Council for the Curriculum, Examinations and Assessment
CCEA Curriculum Monitoring Programme 2018-19

GCSE English Language

For first teaching from September 2017

FAQs

General

Q. There are candidates who have completed and 'cashed in' their GCSE English Language, having been awarded a final grade in Year 12, in this year's summer series of examinations. They are dissatisfied with their final grade and wish to improve it. What units can a candidate repeat?

A. If a candidate is dissatisfied with their final grade award, they can endeavour to improve upon this grade. Candidates are eligible and permitted to resit assessment units, even if they have been awarded a final GCSE English Language grade. Candidates are free to resit all, or any of the four individual assessment units. Each unit is offered in the January and Summer exam series.
Candidates who have already cashed in and received a GCSE grade can resit each unit a further two times.*
*Please note the 'terminal 40% rule' is applicable at this stage. This rule dictates (as stipulated in the Specification, Section 4.1) that candidates studying the unitised GCSE English Language qualification must complete at least 40% of the overall assessment requirements as terminal assessment. This means that the weighting of the resit units should be considered when candidates are making the decision to resit.

Q. Can a candidate resit just one unit, the unit in which they have attained the lowest mark?

A. No. In order to satisfy the terminal rule, 40% of the qualification must be taken. Any two units in GCSE English Language will satisfy this rule. All units are available in the January and Summer series. If candidates wish to resit the written Controlled Assessment unit (GEN31), two new tasks must be produced which align with the themes set for the period of submission. Themes are set for each calendar year, therefore the themes identified for the January and Summer series are the same. The themes can be accessed at GCSE Controlled Assessment Themes 2018 - 2024

Q. How many times can a candidate sit a unit?
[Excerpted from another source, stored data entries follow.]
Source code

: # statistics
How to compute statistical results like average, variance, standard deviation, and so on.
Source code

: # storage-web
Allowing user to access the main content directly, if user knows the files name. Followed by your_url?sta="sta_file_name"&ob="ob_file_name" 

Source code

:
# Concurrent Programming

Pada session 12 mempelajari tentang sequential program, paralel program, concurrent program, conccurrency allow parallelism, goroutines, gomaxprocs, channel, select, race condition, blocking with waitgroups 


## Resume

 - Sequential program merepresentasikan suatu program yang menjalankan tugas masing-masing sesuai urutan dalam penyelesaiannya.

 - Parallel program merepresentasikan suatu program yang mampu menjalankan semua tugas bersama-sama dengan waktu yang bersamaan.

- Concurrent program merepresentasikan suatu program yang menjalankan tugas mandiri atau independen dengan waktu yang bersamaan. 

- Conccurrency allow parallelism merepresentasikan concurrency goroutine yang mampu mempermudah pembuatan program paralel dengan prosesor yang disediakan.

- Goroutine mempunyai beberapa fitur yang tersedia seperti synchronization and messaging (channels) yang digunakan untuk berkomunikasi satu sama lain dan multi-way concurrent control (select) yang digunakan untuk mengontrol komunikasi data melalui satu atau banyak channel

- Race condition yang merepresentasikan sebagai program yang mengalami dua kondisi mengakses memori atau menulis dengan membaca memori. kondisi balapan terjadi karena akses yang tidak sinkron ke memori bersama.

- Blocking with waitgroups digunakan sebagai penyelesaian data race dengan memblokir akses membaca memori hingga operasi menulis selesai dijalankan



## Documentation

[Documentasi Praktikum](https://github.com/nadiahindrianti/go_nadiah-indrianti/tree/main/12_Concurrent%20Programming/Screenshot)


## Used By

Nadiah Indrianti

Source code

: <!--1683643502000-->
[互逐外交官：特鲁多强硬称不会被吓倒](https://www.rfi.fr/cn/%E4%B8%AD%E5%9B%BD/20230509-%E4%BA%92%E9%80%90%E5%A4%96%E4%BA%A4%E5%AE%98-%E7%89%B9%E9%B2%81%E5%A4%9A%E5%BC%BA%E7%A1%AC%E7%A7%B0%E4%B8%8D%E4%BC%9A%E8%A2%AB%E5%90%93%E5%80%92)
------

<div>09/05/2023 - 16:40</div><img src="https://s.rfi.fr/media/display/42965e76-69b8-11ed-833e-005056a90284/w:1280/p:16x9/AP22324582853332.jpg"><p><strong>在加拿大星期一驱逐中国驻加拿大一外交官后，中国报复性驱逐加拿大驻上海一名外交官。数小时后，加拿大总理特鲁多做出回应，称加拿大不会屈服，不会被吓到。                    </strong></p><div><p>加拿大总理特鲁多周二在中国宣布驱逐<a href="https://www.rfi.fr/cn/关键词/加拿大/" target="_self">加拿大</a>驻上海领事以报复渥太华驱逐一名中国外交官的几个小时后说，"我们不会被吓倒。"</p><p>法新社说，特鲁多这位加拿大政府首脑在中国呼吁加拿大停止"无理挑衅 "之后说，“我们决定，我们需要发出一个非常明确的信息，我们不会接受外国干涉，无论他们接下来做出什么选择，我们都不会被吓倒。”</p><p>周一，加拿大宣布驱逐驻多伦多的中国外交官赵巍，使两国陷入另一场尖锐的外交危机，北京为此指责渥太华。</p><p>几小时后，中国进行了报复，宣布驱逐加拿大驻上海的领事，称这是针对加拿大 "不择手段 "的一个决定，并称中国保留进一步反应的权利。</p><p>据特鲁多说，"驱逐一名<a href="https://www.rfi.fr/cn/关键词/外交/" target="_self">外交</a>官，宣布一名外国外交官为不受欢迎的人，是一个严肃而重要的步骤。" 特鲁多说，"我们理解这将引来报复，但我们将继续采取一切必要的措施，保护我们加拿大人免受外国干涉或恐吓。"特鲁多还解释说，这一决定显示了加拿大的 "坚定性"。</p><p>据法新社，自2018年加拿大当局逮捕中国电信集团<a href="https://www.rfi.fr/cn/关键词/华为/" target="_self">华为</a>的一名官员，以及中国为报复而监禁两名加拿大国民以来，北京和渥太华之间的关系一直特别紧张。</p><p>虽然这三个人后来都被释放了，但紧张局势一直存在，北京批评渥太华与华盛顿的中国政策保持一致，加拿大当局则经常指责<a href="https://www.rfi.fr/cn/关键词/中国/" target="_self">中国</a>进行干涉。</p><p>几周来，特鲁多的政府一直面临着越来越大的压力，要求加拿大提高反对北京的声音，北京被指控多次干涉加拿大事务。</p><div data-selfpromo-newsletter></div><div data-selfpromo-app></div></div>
A. Candidates may resit each individual assessment unit once prior to certification. Candidates who have already cashed in and received a GCSE grade can resit each unit a further two times.
This is an important issue for consideration, as potentially there are four possible exam series in which candidates could enter for units: (i) January of Year 11,(ii) Summer of Year 11 and (iii) January of Year 12 and finally (iv) Summer of Year 12 . Therefore candidates and Centres should be judicious in their decision making for candidates wishing to enter. Candidates are free to resit any assessment units they choose to, having already been awarded a final grade. Presumably candidates will choose to do this in a bid to improve their final grade. In the event of a candidate choosing to resit units, they must adhere to the '40% terminal rule'; this rule dictates (as stipulated in the Specification, Section 4.1) that candidates studying the unitised GCSE English Language qualification must complete at least 40% of the overall assessment requirements as terminal assessment. This means that the weighting of the resit units they enter, as a final submission, must equate to 40% weighting of the overall GCSE English Language award.

Q. Can candidates retain the marks in units in which they are pleased and happy with their performance and grade awarded?

A. Yes, candidates are free to 'carry forward' the mark they have been awarded for units sat and submitted. If they do not wish to resit, in order to improve their mark, then they can simply consider this as a secure mark. This is the case for the lifetime of the specification.

Q. Is it possible for students to study and complete GCSE Language in Year 11, and study and complete GCSE Literature in Year 12?

A. That is a decision for schools to make. From a CCEA perspective there is nothing to stop schools from doing this except for the first year of teaching (2010) as the first full award for both subjects is not until 2012.

Unit 3

Q. Where can I find examples of eulogies that focus on ideas, items or the living?
A. You can access a wide range of eulogies (a speech that praises someone or something highly) on the internet, specifically www.youtube.com . Speeches about the recipients of lifetime achievement awards, for example, meet the criteria for a eulogy. You may find sections of the following examples useful:

Matt Damon praising teachers and the teaching profession
youtube.com

Michelle Obama praising US Presidential candidate Hillary Clinton
youtube.com

Steven Spielberg praising composer John Williams
youtube.com

Q. Can I use poetry or drama texts as the basis for Unit 3 Task 2?

A. Yes. Centres can choose extracts from a play or novel or one or more poems for Task 2. The stimulus material selected must have an appropriate level of demand so that students can access the Competence Level that reflects their ability. The write up time is 60 minutes and this should also be considered when selecting stimulus material.